Saved entries:
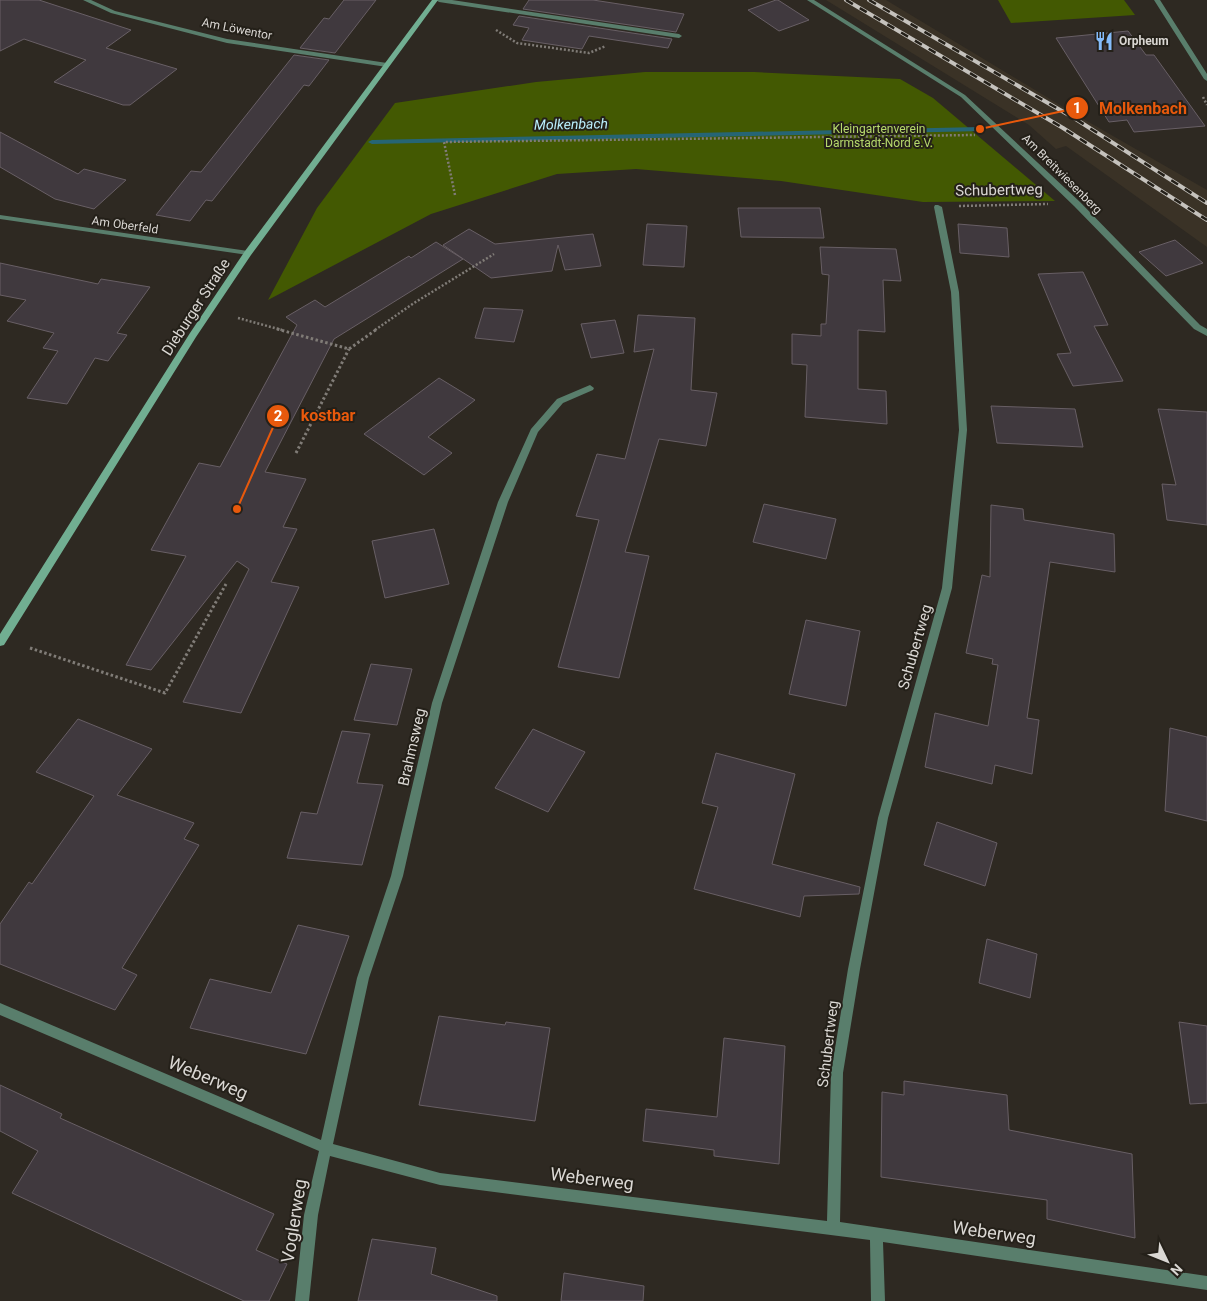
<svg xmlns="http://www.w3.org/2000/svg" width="1207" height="1301" font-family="Roboto,sans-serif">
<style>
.built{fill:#3a3226}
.green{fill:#435902}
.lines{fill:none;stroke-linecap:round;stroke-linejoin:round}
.stream{fill:#266574;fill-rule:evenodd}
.building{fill:#40393e;stroke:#685f65}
.path-far1{stroke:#807c77;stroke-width:2.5;stroke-dasharray:2 2;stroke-linecap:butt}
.path{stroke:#807c77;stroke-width:3;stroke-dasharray:2.5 2.5;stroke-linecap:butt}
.lane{fill:#597e6c;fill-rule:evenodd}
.street{fill:#597e6c;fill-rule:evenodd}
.secondary{fill:#71ae92;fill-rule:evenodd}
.rail-casing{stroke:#c5c2bd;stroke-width:4}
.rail{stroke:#242019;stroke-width:2.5;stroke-dasharray:8;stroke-linecap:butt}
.labels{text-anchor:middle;stroke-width:4;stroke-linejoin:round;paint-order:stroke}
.far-street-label{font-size:12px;fill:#dad7d3;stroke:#242019}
.far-poi-label{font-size:12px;font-weight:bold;fill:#dad7d3;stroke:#242019;text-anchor:start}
.far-park-label{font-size:12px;fill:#b6d96c;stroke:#242019}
.far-water-label{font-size:14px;font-style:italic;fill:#baeefc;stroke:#242019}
.street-label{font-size:15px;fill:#dad7d3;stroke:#242019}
.near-street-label{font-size:18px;fill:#dad7d3;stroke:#242019}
.leader{fill:none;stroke:#e8590c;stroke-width:2}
.callout-dot{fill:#e8590c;stroke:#242019;stroke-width:2}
.mark-label{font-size:15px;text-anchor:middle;font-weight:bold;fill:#fff}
.callout-label{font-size:16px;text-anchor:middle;font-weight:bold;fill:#e8590c;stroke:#242019;stroke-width:4;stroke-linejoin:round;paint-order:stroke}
</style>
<rect width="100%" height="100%" fill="#2e2922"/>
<path class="built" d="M 826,0 L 886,0 L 1073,113 L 1207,190 L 1207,247 L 1066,146 L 1056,149 L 1029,125 Z"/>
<path class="green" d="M 998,0 L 1124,0 L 1135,15 L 1011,23 Z
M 645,72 L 754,72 L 900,79 L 933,98 L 1055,201 L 923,202 L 781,181 L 636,169 L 557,174 L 431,214 L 268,300 L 317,208 L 395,103 L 536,82 Z"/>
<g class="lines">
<path class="stream" d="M 980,127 L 984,129 L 983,131 L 372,144 L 368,142 L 372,140 Z"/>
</g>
<path class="building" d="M 0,0 L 39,0 L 131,30 L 106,48 L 177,69 L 130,105 L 123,105 L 54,82 L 86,60 L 24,39 L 0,51 Z
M 344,0 L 376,0 L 335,53 L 300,48 L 324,18 L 329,19 Z
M 529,0 L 593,0 L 684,14 L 676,32 L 523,9 Z
M 776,0 L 778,0 L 809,20 L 779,31 L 748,10 Z
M 519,16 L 672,39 L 668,48 L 589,36 L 582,49 L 522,40 L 529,28 L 513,25 Z
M 1128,31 L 1146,55 L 1154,55 L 1205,126 L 1134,132 L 1127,120 L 1109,122 L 1056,38 Z
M 294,55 L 329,60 L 309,86 L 304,85 L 212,201 L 206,200 L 190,221 L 156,215 L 191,171 L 201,172 Z
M 0,132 L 78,174 L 84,169 L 126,180 L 94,209 L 55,199 L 0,167 Z
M 738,208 L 820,208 L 824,238 L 741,237 Z
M 647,224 L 687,226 L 684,267 L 643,265 Z
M 958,224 L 1007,228 L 1009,257 L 960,253 Z
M 469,229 L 495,244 L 593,234 L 601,266 L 565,270 L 558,245 L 552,271 L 491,278 L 443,245 Z
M 1175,240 L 1203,263 L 1166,276 L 1139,252 Z
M 436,242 L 463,259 L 334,339 L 265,472 L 306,479 L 283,527 L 297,529 L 271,582 L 299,587 L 241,713 L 183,702 L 249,569 L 237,561 L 151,670 L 126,665 L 186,556 L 151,550 L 199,463 L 220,467 L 297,325 L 286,317 L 315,300 L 325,307 L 409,256 L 411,258 Z
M 820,247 L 896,249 L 901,281 L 883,280 L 885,332 L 858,330 L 858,389 L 886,391 L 887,424 L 805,417 L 807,365 L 792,364 L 792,334 L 821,336 L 821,324 L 826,324 L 829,275 L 822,274 Z
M 0,263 L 98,284 L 101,279 L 150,287 L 117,333 L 127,335 L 108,361 L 95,358 L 67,404 L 27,398 L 58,351 L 43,348 L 54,333 L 7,321 L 26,300 L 0,295 Z
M 1083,272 L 1108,325 L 1094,326 L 1123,381 L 1073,386 L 1057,354 L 1071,353 L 1038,274 Z
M 484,308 L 523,310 L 514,342 L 475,338 Z
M 638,315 L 695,318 L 691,390 L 717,393 L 706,446 L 659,439 L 625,552 L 649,556 L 619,678 L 558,667 L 599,520 L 576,516 L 597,454 L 625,459 L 654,349 L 634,352 Z
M 615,320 L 624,353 L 591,358 L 581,324 Z
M 439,378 L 475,400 L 428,437 L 452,453 L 424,475 L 364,434 Z
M 991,406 L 1075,409 L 1083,447 L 997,443 Z
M 1158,409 L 1207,412 L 1207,525 L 1167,520 L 1162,484 L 1176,485 Z
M 764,504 L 836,519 L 826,559 L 753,542 Z
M 991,505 L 1023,509 L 1024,520 L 1114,534 L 1115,572 L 1050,562 L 1027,718 L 1039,720 L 1032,774 L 995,765 L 992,784 L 925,767 L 935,713 L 988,726 L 998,665 L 992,664 L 993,659 L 966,653 L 982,575 L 990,577 Z
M 434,529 L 449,584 L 385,598 L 372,541 Z
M 806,620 L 860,631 L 846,706 L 789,694 Z
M 371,664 L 412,669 L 397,725 L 354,720 Z
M 78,719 L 152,749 L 117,795 L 194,823 L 184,839 L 199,845 L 122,968 L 137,975 L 115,1010 L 0,964 L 0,924 L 29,882 L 32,884 L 94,796 L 36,772 Z
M 1170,728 L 1207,737 L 1207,821 L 1165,811 Z
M 533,729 L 585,752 L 548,812 L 495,788 Z
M 342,731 L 370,734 L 357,783 L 383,785 L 362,865 L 287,858 L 301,812 L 317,814 Z
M 716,753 L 795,774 L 772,864 L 860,887 L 859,894 L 804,896 L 800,917 L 694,889 L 718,807 L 702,803 Z
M 937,822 L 997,843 L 985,886 L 924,865 Z
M 298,925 L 349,936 L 306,1054 L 190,1028 L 210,979 L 271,993 Z
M 987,939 L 1037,954 L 1030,998 L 979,983 Z
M 439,1016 L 505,1025 L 506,1022 L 550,1028 L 535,1121 L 419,1105 Z
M 1179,1022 L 1207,1026 L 1207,1103 L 1190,1104 Z
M 724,1038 L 785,1046 L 779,1164 L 714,1156 L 714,1150 L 643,1141 L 646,1109 L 717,1117 Z
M 904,1081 L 1007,1095 L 1009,1130 L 1132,1154 L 1135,1238 L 1047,1219 L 1047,1200 L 881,1177 L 882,1092 L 904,1095 Z
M 0,1085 L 62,1114 L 60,1118 L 274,1214 L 256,1250 L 287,1264 L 269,1301 L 244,1301 L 12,1193 L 38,1151 L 0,1131 Z
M 372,1239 L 436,1248 L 431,1274 L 497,1296 L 497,1301 L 358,1301 Z
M 564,1273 L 644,1286 L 643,1301 L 561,1301 Z"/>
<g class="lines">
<path class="path-far1" d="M 496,30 L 517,43 L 589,53 L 606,46
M 1203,97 L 1207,105
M 455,195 L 444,142 L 975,135
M 959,206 L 1048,204
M 238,318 L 282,330
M 375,330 L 414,303 L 494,254"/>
<path class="path" d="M 277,329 L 349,349 L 377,329
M 296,453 L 349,349
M 30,648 L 165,693 L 226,584"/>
<path class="lane" d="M 436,0 L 452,0 L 679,34 L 682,36 L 679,38 L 439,2 Z"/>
<path class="street" d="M 83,0 L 91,0 L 115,11 L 227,39 L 387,63 L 390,65 L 387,67 L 227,43 L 111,13 Z
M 807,0 L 814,0 L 965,95 L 1080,202 L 1200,325 L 1207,329 L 1207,336 L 1194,329 L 1074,206 L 961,97 Z
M 1154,0 L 1160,0 L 1207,74 L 1207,81 L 1204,79 Z
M 935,205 L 938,205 L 942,207 L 959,292 L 967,430 L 952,588 L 888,818 L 860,969 L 843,1073 L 840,1222 L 1207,1276 L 1207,1290 L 883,1242 L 885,1301 L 871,1301 L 870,1240 L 440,1185 L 330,1156 L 318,1215 L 309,1301 L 295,1301 L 304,1215 L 319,1151 L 0,1015 L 0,1003 L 321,1140 L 357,978 L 391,876 L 432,703 L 498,502 L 531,429 L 557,399 L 590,385 L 594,388 L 593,390 L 563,403 L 538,432 L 508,502 L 442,703 L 403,876 L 369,978 L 333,1144 L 440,1173 L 827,1221 L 831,1073 L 848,969 L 878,818 L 942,588 L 959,430 L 951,292 L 934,207 Z
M 0,215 L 248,251 L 252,253 L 248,255 L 0,219 Z"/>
<path class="secondary" d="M 432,0 L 438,0 L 251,255 L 196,337 L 4,645 L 0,646 L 0,634 L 190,333 L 245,251 Z"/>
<g class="rail-casing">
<path id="rail" d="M 846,0 L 1063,128 L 1207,220
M 869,0 L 1074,118 L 1207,203"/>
</g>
<use href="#rail" class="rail"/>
</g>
<defs>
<g id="restaurant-bare" transform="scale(1.5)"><path d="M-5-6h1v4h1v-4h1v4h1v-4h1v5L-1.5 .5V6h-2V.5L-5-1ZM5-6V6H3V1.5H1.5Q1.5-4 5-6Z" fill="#84bcfb" stroke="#242019" stroke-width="2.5" paint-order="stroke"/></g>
</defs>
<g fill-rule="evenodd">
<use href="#restaurant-bare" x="1104" y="41"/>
</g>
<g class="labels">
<g class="far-street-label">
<text transform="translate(237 29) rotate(11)" y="4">Am Löwentor</text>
<text transform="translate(1062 174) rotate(45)" y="4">Am Breitwiesenberg</text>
<text transform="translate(125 225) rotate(8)" y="4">Am Oberfeld</text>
</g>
<g class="far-poi-label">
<text x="1119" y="45">Orpheum</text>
</g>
<g class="far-park-label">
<text x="879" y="133">Kleingartenverein<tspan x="879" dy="14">Darmstadt-Nord e.V.</tspan></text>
</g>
<g class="far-water-label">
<text transform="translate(571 124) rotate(-1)" y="5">Molkenbach</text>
</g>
<g class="street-label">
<text transform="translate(999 190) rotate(-1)" y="5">Schubertweg</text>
<text transform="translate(196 307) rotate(-57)" y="5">Dieburger Straße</text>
<text transform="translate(915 647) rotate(-74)" y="5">Schubertweg</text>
<text transform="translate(412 747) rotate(-77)" y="5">Brahmsweg</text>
<text transform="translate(828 1044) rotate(-83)" y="5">Schubertweg</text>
</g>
<g class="near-street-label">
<text transform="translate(208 1078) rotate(23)" y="6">Weberweg</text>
<text transform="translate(592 1179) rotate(7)" y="6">Weberweg</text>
<text transform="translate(294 1221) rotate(-81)" y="6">Voglerweg</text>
<text transform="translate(994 1233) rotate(8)" y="6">Weberweg</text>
</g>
</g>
<path class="leader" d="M980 129L1077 108M237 509L278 416"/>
<g class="callout-dot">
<circle cx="980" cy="129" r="5"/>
<circle cx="237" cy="509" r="5"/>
<circle cx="1077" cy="108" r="12"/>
<circle cx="278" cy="416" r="12"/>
</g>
<g class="mark-label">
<text x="1077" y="113">1</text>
<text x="278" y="421">2</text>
</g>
<g class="callout-label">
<text x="1143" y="114">Molkenbach</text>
<text x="328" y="421">kostbar</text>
</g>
<g transform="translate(1167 1261) rotate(133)" stroke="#242019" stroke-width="4" paint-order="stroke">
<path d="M0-4L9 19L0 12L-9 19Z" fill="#dad7d3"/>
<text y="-8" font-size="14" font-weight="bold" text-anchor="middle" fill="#dad7d3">N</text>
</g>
</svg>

**Problem description:** Compute the number of lines in the entries above that hold the word "evenodd"; the answer must contain nothing else.

**Response box:** 5